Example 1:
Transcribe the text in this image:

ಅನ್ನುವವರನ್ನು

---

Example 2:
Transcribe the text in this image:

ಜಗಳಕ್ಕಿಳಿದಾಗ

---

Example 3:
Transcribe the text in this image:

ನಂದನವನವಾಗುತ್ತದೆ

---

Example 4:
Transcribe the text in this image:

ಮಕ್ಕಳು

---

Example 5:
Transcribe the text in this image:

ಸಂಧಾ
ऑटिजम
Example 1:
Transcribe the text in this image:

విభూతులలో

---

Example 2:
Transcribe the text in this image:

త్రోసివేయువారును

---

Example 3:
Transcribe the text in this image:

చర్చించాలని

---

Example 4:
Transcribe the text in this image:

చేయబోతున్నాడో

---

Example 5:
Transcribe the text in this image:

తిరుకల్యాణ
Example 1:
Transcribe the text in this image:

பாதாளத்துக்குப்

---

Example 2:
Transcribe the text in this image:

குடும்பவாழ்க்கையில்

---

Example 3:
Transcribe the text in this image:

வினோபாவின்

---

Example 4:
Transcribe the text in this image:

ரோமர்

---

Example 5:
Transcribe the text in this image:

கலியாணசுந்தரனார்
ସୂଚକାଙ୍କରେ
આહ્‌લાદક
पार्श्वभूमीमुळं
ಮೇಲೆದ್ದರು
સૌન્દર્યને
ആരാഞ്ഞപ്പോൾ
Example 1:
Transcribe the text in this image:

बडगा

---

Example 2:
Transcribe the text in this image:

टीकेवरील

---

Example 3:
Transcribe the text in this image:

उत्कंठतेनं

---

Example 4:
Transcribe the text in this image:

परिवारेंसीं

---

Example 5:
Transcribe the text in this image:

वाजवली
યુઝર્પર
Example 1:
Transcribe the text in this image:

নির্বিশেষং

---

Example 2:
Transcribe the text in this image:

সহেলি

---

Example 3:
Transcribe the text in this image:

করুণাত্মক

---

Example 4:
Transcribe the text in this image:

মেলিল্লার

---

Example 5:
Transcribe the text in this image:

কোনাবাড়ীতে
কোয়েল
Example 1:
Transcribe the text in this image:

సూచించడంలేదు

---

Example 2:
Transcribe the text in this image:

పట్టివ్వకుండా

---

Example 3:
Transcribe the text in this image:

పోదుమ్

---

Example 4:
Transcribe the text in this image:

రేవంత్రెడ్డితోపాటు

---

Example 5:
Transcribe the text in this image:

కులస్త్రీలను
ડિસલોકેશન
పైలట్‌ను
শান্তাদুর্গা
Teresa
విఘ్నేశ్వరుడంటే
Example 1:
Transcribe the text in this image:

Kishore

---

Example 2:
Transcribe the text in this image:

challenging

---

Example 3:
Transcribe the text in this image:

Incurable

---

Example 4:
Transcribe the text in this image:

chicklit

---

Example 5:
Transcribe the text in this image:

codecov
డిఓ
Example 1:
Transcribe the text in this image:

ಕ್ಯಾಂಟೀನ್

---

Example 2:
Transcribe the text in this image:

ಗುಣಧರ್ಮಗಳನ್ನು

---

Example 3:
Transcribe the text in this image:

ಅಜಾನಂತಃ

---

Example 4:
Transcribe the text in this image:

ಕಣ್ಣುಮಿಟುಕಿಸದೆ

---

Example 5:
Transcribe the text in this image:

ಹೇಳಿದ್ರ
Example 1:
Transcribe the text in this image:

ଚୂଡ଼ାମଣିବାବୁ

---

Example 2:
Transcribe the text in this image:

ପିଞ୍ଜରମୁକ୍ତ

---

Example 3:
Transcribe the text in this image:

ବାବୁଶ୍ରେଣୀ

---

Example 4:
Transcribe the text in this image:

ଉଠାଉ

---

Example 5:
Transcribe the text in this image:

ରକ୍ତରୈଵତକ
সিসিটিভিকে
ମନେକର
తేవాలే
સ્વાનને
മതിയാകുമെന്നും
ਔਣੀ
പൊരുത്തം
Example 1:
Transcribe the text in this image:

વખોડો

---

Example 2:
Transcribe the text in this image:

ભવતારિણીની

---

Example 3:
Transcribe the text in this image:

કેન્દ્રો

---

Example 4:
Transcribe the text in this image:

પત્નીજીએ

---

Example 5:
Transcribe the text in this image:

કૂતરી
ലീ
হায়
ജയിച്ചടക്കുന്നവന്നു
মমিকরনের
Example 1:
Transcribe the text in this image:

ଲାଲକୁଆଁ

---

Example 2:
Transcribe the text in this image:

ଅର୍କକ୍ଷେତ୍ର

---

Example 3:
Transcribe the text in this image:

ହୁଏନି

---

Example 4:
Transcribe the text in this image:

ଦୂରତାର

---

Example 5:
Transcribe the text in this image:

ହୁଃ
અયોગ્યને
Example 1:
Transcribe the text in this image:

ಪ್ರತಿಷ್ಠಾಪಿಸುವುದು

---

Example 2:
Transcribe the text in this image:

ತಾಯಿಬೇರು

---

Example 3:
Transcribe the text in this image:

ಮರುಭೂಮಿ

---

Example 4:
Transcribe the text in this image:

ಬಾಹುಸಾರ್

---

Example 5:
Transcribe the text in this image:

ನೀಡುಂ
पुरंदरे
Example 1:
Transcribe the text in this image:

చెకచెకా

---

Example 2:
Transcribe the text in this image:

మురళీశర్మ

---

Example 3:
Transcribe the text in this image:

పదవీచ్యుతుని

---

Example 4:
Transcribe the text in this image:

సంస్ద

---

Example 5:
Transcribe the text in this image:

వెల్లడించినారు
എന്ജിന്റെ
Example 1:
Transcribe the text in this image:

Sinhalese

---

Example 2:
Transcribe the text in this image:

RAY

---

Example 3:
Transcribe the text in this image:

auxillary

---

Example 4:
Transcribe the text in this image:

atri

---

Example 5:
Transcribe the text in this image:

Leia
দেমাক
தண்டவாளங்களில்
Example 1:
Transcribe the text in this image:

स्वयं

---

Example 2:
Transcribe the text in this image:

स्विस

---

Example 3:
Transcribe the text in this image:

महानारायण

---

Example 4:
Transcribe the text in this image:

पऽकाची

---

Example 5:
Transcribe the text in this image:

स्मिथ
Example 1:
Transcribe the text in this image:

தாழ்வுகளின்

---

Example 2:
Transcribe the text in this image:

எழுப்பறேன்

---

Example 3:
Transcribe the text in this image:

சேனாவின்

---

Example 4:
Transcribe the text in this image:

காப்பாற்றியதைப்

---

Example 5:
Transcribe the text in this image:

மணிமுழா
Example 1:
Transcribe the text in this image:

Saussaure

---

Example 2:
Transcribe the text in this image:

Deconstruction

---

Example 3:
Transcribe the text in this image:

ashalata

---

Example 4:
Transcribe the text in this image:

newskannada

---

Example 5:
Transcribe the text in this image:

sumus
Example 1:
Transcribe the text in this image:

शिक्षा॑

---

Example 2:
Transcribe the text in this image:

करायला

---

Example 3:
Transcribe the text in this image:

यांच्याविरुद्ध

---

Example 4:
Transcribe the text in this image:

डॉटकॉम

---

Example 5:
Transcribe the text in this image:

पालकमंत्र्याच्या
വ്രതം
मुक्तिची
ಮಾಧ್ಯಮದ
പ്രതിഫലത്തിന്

-.-.-

# What you have to do:
Each record above should be given again exactly as it appears.

# Result:
Example 1:
Transcribe the text in this image:

ಅನ್ನುವವರನ್ನು

---

Example 2:
Transcribe the text in this image:

ಜಗಳಕ್ಕಿಳಿದಾಗ

---

Example 3:
Transcribe the text in this image:

ನಂದನವನವಾಗುತ್ತದೆ

---

Example 4:
Transcribe the text in this image:

ಮಕ್ಕಳು

---

Example 5:
Transcribe the text in this image:

ಸಂಧಾ
ऑटिजम
Example 1:
Transcribe the text in this image:

విభూతులలో

---

Example 2:
Transcribe the text in this image:

త్రోసివేయువారును

---

Example 3:
Transcribe the text in this image:

చర్చించాలని

---

Example 4:
Transcribe the text in this image:

చేయబోతున్నాడో

---

Example 5:
Transcribe the text in this image:

తిరుకల్యాణ
Example 1:
Transcribe the text in this image:

பாதாளத்துக்குப்

---

Example 2:
Transcribe the text in this image:

குடும்பவாழ்க்கையில்

---

Example 3:
Transcribe the text in this image:

வினோபாவின்

---

Example 4:
Transcribe the text in this image:

ரோமர்

---

Example 5:
Transcribe the text in this image:

கலியாணசுந்தரனார்
ସୂଚକାଙ୍କରେ
આહ્‌લાદક
पार्श्वभूमीमुळं
ಮೇಲೆದ್ದರು
સૌન્દર્યને
ആരാഞ്ഞപ്പോൾ
Example 1:
Transcribe the text in this image:

बडगा

---

Example 2:
Transcribe the text in this image:

टीकेवरील

---

Example 3:
Transcribe the text in this image:

उत्कंठतेनं

---

Example 4:
Transcribe the text in this image:

परिवारेंसीं

---

Example 5:
Transcribe the text in this image:

वाजवली
યુઝર્પર
Example 1:
Transcribe the text in this image:

নির্বিশেষং

---

Example 2:
Transcribe the text in this image:

সহেলি

---

Example 3:
Transcribe the text in this image:

করুণাত্মক

---

Example 4:
Transcribe the text in this image:

মেলিল্লার

---

Example 5:
Transcribe the text in this image:

কোনাবাড়ীতে
কোয়েল
Example 1:
Transcribe the text in this image:

సూచించడంలేదు

---

Example 2:
Transcribe the text in this image:

పట్టివ్వకుండా

---

Example 3:
Transcribe the text in this image:

పోదుమ్

---

Example 4:
Transcribe the text in this image:

రేవంత్రెడ్డితోపాటు

---

Example 5:
Transcribe the text in this image:

కులస్త్రీలను
ડિસલોકેશન
పైలట్‌ను
শান্তাদুর্গা
Teresa
విఘ్నేశ్వరుడంటే
Example 1:
Transcribe the text in this image:

Kishore

---

Example 2:
Transcribe the text in this image:

challenging

---

Example 3:
Transcribe the text in this image:

Incurable

---

Example 4:
Transcribe the text in this image:

chicklit

---

Example 5:
Transcribe the text in this image:

codecov
డిఓ
Example 1:
Transcribe the text in this image:

ಕ್ಯಾಂಟೀನ್

---

Example 2:
Transcribe the text in this image:

ಗುಣಧರ್ಮಗಳನ್ನು

---

Example 3:
Transcribe the text in this image:

ಅಜಾನಂತಃ

---

Example 4:
Transcribe the text in this image:

ಕಣ್ಣುಮಿಟುಕಿಸದೆ

---

Example 5:
Transcribe the text in this image:

ಹೇಳಿದ್ರ
Example 1:
Transcribe the text in this image:

ଚୂଡ଼ାମଣିବାବୁ

---

Example 2:
Transcribe the text in this image:

ପିଞ୍ଜରମୁକ୍ତ

---

Example 3:
Transcribe the text in this image:

ବାବୁଶ୍ରେଣୀ

---

Example 4:
Transcribe the text in this image:

ଉଠାଉ

---

Example 5:
Transcribe the text in this image:

ରକ୍ତରୈଵତକ
সিসিটিভিকে
ମନେକର
తేవాలే
સ્વાનને
മതിയാകുമെന്നും
ਔਣੀ
പൊരുത്തം
Example 1:
Transcribe the text in this image:

વખોડો

---

Example 2:
Transcribe the text in this image:

ભવતારિણીની

---

Example 3:
Transcribe the text in this image:

કેન્દ્રો

---

Example 4:
Transcribe the text in this image:

પત્નીજીએ

---

Example 5:
Transcribe the text in this image:

કૂતરી
ലീ
হায়
ജയിച്ചടക്കുന്നവന്നു
মমিকরনের
Example 1:
Transcribe the text in this image:

ଲାଲକୁଆଁ

---

Example 2:
Transcribe the text in this image:

ଅର୍କକ୍ଷେତ୍ର

---

Example 3:
Transcribe the text in this image:

ହୁଏନି

---

Example 4:
Transcribe the text in this image:

ଦୂରତାର

---

Example 5:
Transcribe the text in this image:

ହୁଃ
અયોગ્યને
Example 1:
Transcribe the text in this image:

ಪ್ರತಿಷ್ಠಾಪಿಸುವುದು

---

Example 2:
Transcribe the text in this image:

ತಾಯಿಬೇರು

---

Example 3:
Transcribe the text in this image:

ಮರುಭೂಮಿ

---

Example 4:
Transcribe the text in this image:

ಬಾಹುಸಾರ್

---

Example 5:
Transcribe the text in this image:

ನೀಡುಂ
पुरंदरे
Example 1:
Transcribe the text in this image:

చెకచెకా

---

Example 2:
Transcribe the text in this image:

మురళీశర్మ

---

Example 3:
Transcribe the text in this image:

పదవీచ్యుతుని

---

Example 4:
Transcribe the text in this image:

సంస్ద

---

Example 5:
Transcribe the text in this image:

వెల్లడించినారు
എന്ജിന്റെ
Example 1:
Transcribe the text in this image:

Sinhalese

---

Example 2:
Transcribe the text in this image:

RAY

---

Example 3:
Transcribe the text in this image:

auxillary

---

Example 4:
Transcribe the text in this image:

atri

---

Example 5:
Transcribe the text in this image:

Leia
দেমাক
தண்டவாளங்களில்
Example 1:
Transcribe the text in this image:

स्वयं

---

Example 2:
Transcribe the text in this image:

स्विस

---

Example 3:
Transcribe the text in this image:

महानारायण

---

Example 4:
Transcribe the text in this image:

पऽकाची

---

Example 5:
Transcribe the text in this image:

स्मिथ
Example 1:
Transcribe the text in this image:

தாழ்வுகளின்

---

Example 2:
Transcribe the text in this image:

எழுப்பறேன்

---

Example 3:
Transcribe the text in this image:

சேனாவின்

---

Example 4:
Transcribe the text in this image:

காப்பாற்றியதைப்

---

Example 5:
Transcribe the text in this image:

மணிமுழா
Example 1:
Transcribe the text in this image:

Saussaure

---

Example 2:
Transcribe the text in this image:

Deconstruction

---

Example 3:
Transcribe the text in this image:

ashalata

---

Example 4:
Transcribe the text in this image:

newskannada

---

Example 5:
Transcribe the text in this image:

sumus
Example 1:
Transcribe the text in this image:

शिक्षा॑

---

Example 2:
Transcribe the text in this image:

करायला

---

Example 3:
Transcribe the text in this image:

यांच्याविरुद्ध

---

Example 4:
Transcribe the text in this image:

डॉटकॉम

---

Example 5:
Transcribe the text in this image:

पालकमंत्र्याच्या
വ്രതം
मुक्तिची
ಮಾಧ್ಯಮದ
പ്രതിഫലത്തിന്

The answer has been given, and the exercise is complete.